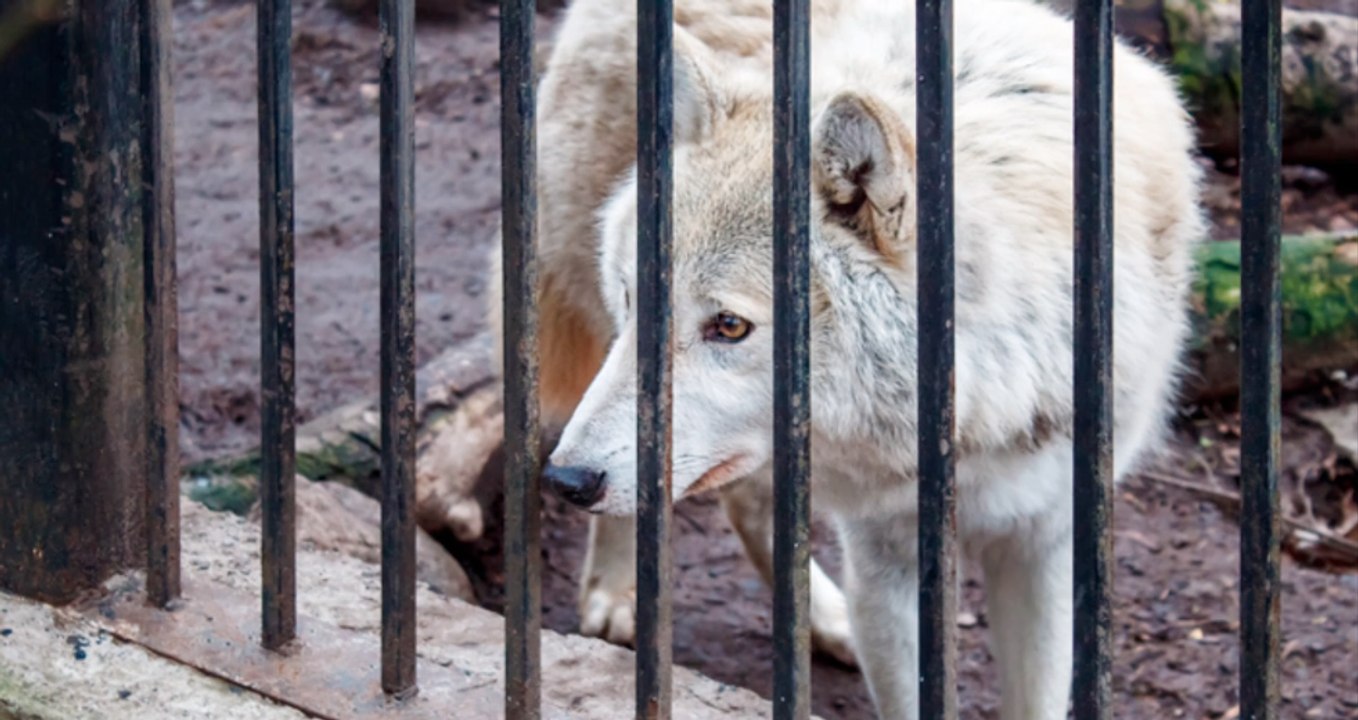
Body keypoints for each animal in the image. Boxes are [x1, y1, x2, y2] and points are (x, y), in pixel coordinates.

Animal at [492, 0, 1204, 717]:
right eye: (637, 295)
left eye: (729, 326)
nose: (567, 480)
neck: (980, 413)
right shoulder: (883, 554)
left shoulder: (1047, 540)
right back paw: (620, 594)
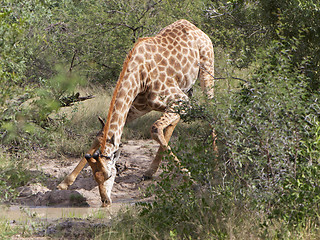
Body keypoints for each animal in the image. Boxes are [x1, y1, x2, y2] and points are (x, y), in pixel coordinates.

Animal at [57, 19, 215, 206]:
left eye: (110, 175)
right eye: (95, 177)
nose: (105, 201)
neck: (139, 76)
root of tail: (194, 27)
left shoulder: (180, 100)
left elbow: (155, 128)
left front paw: (192, 181)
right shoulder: (137, 108)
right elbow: (101, 134)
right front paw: (64, 183)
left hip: (206, 71)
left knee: (212, 112)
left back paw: (216, 162)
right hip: (184, 91)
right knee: (175, 122)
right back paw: (150, 171)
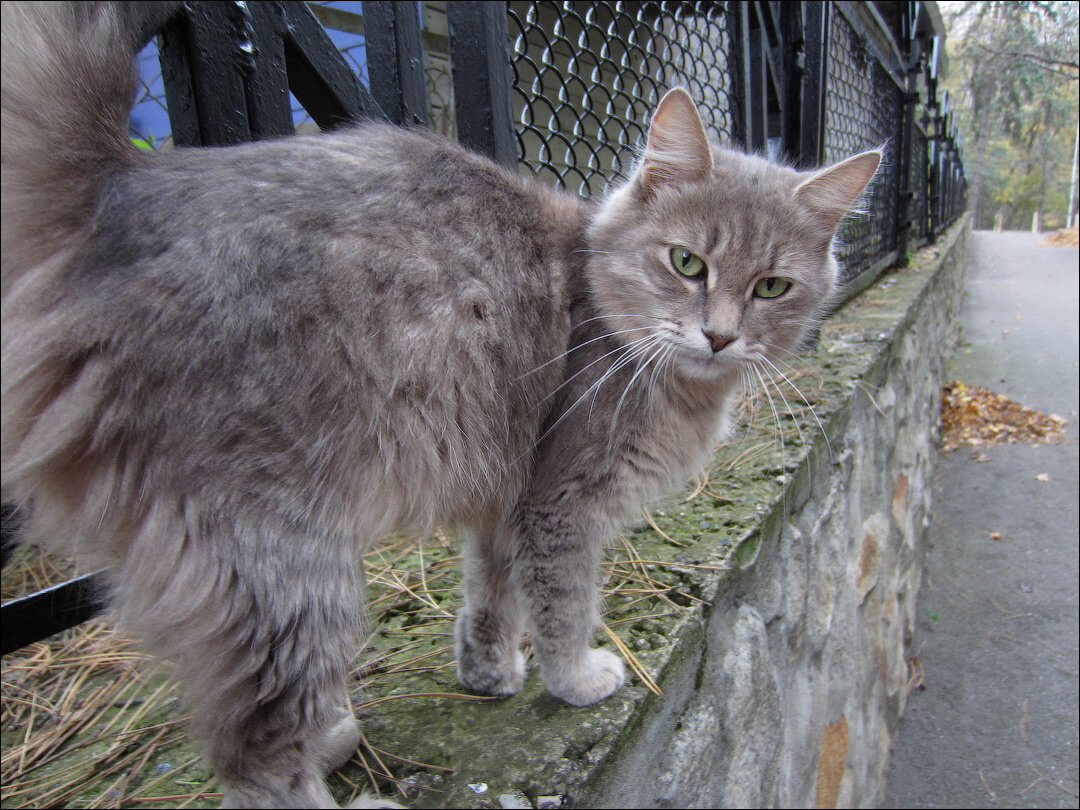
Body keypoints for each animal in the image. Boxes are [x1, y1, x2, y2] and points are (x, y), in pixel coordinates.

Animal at [0, 3, 876, 807]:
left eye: (772, 287)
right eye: (687, 263)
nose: (720, 337)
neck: (598, 304)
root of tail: (116, 190)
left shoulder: (509, 495)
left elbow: (492, 595)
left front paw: (488, 672)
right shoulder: (560, 501)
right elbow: (563, 605)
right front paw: (573, 680)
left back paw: (335, 738)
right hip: (282, 564)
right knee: (255, 758)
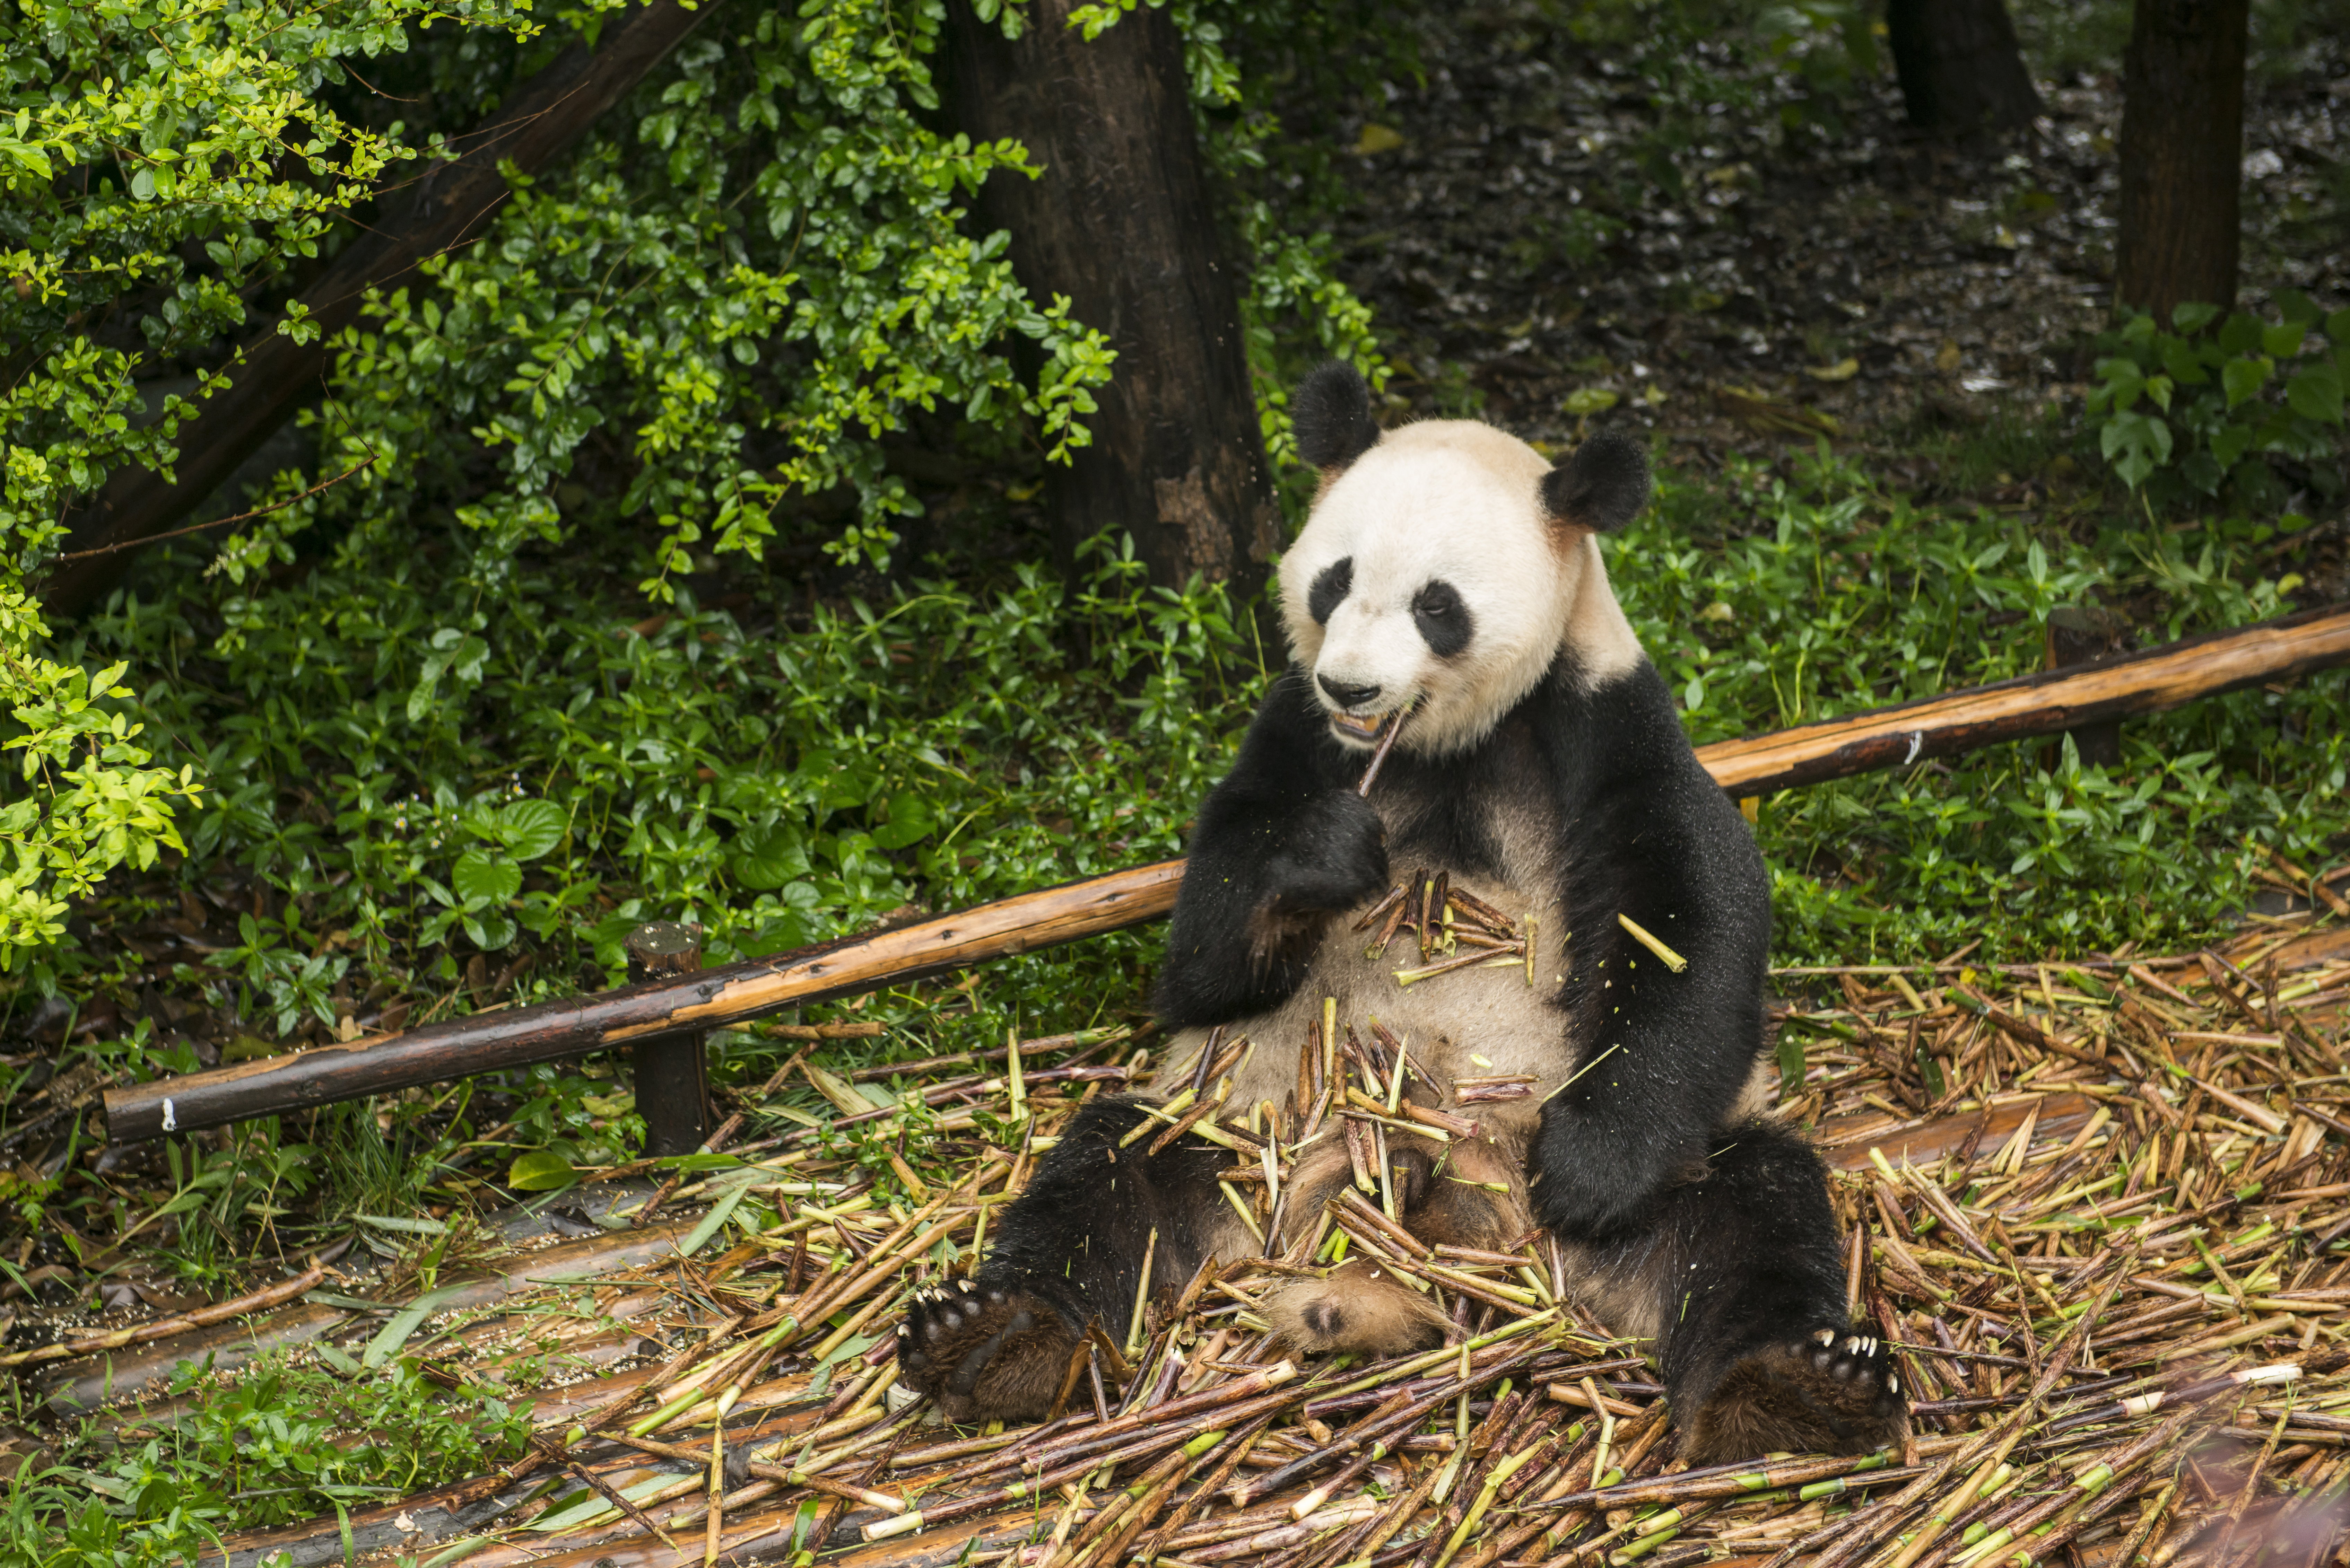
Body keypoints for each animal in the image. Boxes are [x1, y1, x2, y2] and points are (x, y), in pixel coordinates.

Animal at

Your task :: Transcribe exactly, and without any pictures, each line from the one that holds "right elbow: (563, 605)" through the final line of the material above.

Output ::
right elbow: (563, 605)
right front paw: (573, 680)
left back paw: (335, 738)
right hip: (282, 564)
right knee: (255, 758)
Body keypoints for each animal in the image. Boxes are [x1, y1, x2, y2] and points are (x, y), in pixel coordinates.

Animal at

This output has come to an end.